LUSAKA (Reuters) - Zambia’s acting president Guy Scott rejected calls by cabinet ministers for him to resign on Wednesday as two sides within the ruling party intensified a power struggle ahead of an election next month.
The Patriotic Front (PF) has been rocked by a bitter leadership dispute since president Michael Sata died in October and was replaced by his deputy Scott, who become Africa’s first white head of state in 20 years.
Fourteen out of 17 PF ministers supported a vote of no confidence against Scott - who ineligible to run in the Jan. 20 election - and called for an urgent cabinet meeting to discuss his removal, foreign affairs minister Harry Kalaba said.
“As cabinet we have noted that Dr Scott has persistently worked against the interest of the party,” Kalaba said in a statement on behalf of the 14 ministers.
“Clearly the confidence and trust we reposed in Dr Scott was totally misplaced and he has since abused our trust.”

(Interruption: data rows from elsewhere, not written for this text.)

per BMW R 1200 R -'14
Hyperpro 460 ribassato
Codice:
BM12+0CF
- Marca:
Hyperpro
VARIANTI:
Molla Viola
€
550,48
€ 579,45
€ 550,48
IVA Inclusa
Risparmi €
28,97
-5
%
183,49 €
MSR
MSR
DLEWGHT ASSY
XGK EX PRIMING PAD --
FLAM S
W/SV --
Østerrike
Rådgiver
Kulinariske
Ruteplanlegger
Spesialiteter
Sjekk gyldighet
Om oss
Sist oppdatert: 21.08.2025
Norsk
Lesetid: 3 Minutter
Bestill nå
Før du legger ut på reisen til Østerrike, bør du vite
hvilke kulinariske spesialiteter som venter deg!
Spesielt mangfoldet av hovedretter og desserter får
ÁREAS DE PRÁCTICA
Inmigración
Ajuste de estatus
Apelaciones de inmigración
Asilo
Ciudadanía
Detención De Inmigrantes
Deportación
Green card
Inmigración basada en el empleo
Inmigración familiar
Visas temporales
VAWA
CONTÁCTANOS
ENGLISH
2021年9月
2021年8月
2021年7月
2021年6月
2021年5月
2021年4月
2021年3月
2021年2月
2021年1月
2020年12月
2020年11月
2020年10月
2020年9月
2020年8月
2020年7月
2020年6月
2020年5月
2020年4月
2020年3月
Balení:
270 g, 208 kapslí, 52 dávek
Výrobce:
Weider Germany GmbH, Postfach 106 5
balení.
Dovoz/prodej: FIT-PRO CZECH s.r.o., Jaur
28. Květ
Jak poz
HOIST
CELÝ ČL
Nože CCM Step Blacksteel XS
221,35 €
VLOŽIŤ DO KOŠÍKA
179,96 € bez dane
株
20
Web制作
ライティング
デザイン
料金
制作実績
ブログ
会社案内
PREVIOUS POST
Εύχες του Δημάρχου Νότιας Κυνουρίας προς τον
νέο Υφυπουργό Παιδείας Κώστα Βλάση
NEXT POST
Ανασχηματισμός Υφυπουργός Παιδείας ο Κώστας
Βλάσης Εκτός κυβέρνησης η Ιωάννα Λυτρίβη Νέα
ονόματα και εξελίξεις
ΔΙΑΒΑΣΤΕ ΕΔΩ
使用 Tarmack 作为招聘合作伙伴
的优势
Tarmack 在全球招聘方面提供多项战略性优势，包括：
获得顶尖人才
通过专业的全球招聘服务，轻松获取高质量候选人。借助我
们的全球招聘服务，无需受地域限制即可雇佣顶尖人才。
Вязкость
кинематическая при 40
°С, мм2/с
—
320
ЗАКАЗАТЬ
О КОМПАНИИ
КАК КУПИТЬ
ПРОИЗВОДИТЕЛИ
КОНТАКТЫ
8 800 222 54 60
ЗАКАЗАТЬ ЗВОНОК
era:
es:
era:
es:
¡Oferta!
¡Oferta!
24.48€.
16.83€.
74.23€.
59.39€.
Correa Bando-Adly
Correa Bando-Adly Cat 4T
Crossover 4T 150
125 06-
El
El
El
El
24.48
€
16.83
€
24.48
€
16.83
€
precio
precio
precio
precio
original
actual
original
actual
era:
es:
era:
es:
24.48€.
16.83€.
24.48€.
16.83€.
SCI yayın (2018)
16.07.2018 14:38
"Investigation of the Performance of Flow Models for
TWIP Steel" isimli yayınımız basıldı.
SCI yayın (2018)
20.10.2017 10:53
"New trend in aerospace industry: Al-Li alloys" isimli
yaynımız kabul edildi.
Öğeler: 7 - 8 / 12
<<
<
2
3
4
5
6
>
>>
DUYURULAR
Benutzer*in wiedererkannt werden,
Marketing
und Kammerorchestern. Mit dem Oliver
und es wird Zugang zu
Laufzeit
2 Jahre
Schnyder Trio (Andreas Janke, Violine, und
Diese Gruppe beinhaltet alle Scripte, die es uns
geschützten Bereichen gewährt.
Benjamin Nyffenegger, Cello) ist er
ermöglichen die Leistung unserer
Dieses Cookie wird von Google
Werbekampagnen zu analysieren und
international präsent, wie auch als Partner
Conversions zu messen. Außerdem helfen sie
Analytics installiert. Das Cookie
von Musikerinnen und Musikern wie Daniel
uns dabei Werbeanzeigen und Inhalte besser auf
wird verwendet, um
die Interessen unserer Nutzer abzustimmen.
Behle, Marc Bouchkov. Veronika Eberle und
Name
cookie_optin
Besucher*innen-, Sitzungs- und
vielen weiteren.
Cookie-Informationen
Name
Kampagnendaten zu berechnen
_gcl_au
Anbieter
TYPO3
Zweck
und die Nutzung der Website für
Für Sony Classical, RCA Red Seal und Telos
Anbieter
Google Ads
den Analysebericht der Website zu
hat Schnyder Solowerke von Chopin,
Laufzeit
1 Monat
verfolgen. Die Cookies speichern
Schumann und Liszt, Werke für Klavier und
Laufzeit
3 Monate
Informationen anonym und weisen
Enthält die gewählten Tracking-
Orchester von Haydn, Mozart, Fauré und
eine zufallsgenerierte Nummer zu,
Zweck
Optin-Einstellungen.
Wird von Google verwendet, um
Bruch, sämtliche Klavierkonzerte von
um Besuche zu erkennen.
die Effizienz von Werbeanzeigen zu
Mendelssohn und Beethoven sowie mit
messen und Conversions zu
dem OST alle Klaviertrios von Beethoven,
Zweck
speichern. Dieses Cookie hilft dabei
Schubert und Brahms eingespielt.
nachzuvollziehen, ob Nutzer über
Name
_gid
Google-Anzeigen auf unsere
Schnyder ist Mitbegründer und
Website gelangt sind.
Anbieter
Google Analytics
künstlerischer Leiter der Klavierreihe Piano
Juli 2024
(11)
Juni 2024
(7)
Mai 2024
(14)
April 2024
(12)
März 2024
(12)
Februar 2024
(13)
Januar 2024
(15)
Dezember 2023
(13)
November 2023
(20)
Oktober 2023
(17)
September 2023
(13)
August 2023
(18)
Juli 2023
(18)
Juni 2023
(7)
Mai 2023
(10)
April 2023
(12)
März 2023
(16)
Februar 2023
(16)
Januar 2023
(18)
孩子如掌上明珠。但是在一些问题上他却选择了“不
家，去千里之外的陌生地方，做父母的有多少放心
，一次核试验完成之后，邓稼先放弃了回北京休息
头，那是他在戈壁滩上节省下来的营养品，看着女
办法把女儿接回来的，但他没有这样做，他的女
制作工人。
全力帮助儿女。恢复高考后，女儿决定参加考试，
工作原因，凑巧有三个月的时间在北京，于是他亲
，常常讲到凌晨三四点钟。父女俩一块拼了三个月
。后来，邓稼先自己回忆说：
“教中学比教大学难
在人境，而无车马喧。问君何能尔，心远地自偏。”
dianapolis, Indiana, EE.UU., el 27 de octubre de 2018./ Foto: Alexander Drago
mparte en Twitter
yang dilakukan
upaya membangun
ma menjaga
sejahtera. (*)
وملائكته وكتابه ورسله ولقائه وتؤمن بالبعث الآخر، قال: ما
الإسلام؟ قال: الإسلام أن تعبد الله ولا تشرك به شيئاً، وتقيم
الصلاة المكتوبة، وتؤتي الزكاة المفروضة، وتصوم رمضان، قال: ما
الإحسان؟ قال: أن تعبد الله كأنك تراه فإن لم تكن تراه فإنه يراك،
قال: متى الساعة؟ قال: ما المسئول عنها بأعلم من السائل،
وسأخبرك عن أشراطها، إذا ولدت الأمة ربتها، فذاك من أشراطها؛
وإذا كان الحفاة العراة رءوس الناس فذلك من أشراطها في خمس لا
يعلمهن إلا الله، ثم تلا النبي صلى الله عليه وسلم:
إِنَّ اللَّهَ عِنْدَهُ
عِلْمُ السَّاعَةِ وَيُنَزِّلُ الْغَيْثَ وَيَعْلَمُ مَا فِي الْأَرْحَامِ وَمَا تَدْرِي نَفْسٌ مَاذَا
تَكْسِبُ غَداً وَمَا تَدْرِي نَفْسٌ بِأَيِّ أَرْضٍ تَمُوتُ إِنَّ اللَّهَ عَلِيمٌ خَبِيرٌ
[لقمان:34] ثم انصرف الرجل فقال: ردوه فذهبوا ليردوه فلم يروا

Scott said the law supported his position and he would not resign. “I will not be blackmailed to allow the illegal use of government resources for partisan interests. I will abide by the law,” he said in a statement.
Scott himself is ineligible to run for president because his parents were born abroad.
Cabinet ministers have the right to remove the president in an official vote but Scott said in his statement that only he could call and chair such a meeting, making a vote unlikely.
Zambia’s high court declared defence minister Edgar Lungu the PF’s candidate this month but a faction loyal to Scott elected economist Miles Sampa as its leader and said it would take the matter to the supreme court.
The supreme court sent the case back to the high court to give Sampa a hearing that is expected to take place on Thursday.
Questions about Zambia’s stability arose when Scott fired Lungu as PF secretary-general on Nov. 3, without explaining why, before reinstating him a day later after street protests.
Divisions in the PF could open the door to an opposition party candidate winning the election, an outcome that would create political uncertainty in one of Africa’s most promising frontier markets.